Religion in The Prince of Egypt

Religion in The Prince of Egypt

Ah, The Prince of Egypt. DreamWorks’ greatest animated achievement, a true masterpiece. Who could hate it? With beautiful animation, a stellar story, and songs that make you want to get up and sing, this movie has ensured its place in my heart as one of the best animated films of all time. And naturally, with a stage adaptation in the works, I’m very interested in seeing if, how, and when it ever makes it to Broadway.

Of course, I’m not alone in that. Over on BroadwayWorld’s message board, there is occasionally the random spark of discussion over the stage musical’s productions so far: Was this production any good? Will this be the set they use if it goes to Broadway? What are the new songs? Did they change the book much? For the most part, reading people’s opinions on this is interesting, but there was one bit of discussion I noticed that rubbed me the wrong way. At one point, someone mentioned that, if The Prince of Egypt were to finally make it to Broadway, then the production team should seek to minimize the religious themes throughout the work. Someone else chimed in that the movie isn’t about religion at all, and that it’s just a “story of two brothers that happens to have a religion story as the background.”

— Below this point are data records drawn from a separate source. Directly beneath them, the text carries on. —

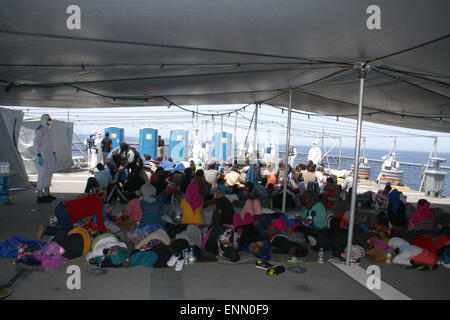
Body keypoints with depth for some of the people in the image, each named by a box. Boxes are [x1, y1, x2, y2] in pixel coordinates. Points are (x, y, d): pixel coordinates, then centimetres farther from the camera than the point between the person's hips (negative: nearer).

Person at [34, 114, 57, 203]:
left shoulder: (49, 130, 15)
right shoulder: (40, 130, -13)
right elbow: (36, 143, -17)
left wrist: (54, 154, 20)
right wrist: (39, 156, -22)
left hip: (49, 155, 9)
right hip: (43, 155, -9)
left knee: (49, 174, 12)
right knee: (43, 174, -9)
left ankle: (46, 194, 20)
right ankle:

Now, I’ve discussed religion in theatre on The Theatrical Board before in a piece on Jesus Christ Superstar. To sum up, I said there that a musical focusing on a story in the Bible isn’t necessarily intended to be religious depending on the angle that the production team went with. Jesus Christ Superstar, for example, follows the events of the Four Gospels, but it does it in such a way that both places Judas as the sympathetic protagonist and calls to question whether or not Jesus was truly the Son of God, both of which are narrative choices that are understandably troublesome to many Christians. But being controversial was the goal for Superstar from the beginning. The Prince of Egypt? Not so much.

The Prince of Egypt is a film that benefited greatly from its creative team meeting with religious experts all over the world in order to ensure that the final product was as respectful of people’s beliefs as possible. Not only did they interview Christian scholars and leaders, but they also took the liberty of gathering insight from Jewish and Muslim experts, too, so that the film had a very well-rounded view on Moses and the Exodus story that included non-Christians who revere Moses. The movie even opens with a disclaimer, saying that while certain liberties were taken with the narrative in order to adapt the story to the screen, it’s understood how much the Exodus story means to faithful people worldwide. It’s safe to say that, while there are indeed atheists and people of non-Abrahamic religions who enjoy this movie, the goal first and foremost was to deliver a product that is special to people who appreciate Exodus through a spiritual lens.

So...why, then, should a Broadway production go against this goal and actively seek to eliminate the very core of what made the original film work so well? If you’re adapting something from screen to stage, the aim should be to capture the heart of the film while also adding enough new things to the piece in order to warrant there being a stage production in the first place. Unlike Jesus Christ Superstar, which aimed to be a “story from the Bible” with non-Christians as the focus audience, The Prince of Egypt took great pains to be a “story from Scripture” with Jewish people, Christians, and Muslims as the focus audience. The only reason to remove religion from the piece in its stage adaptation would be to “stick it” to the religious people who love the film, and that just seems unnecessarily mean-spirited to me.

You can be non-religious and still enjoy The Prince of Egypt. But please understand that this particular take on Exodus is meant to cater to religious audiences, and it’s only fair to expect that a potential Broadway production will do the same thing. If there are people on BroadwayWorld who wish to see an adaptation of Exodus that removes religious themes (which, granted, would be very difficult, considering the events in the story), then they can feel more than free to create one of their own.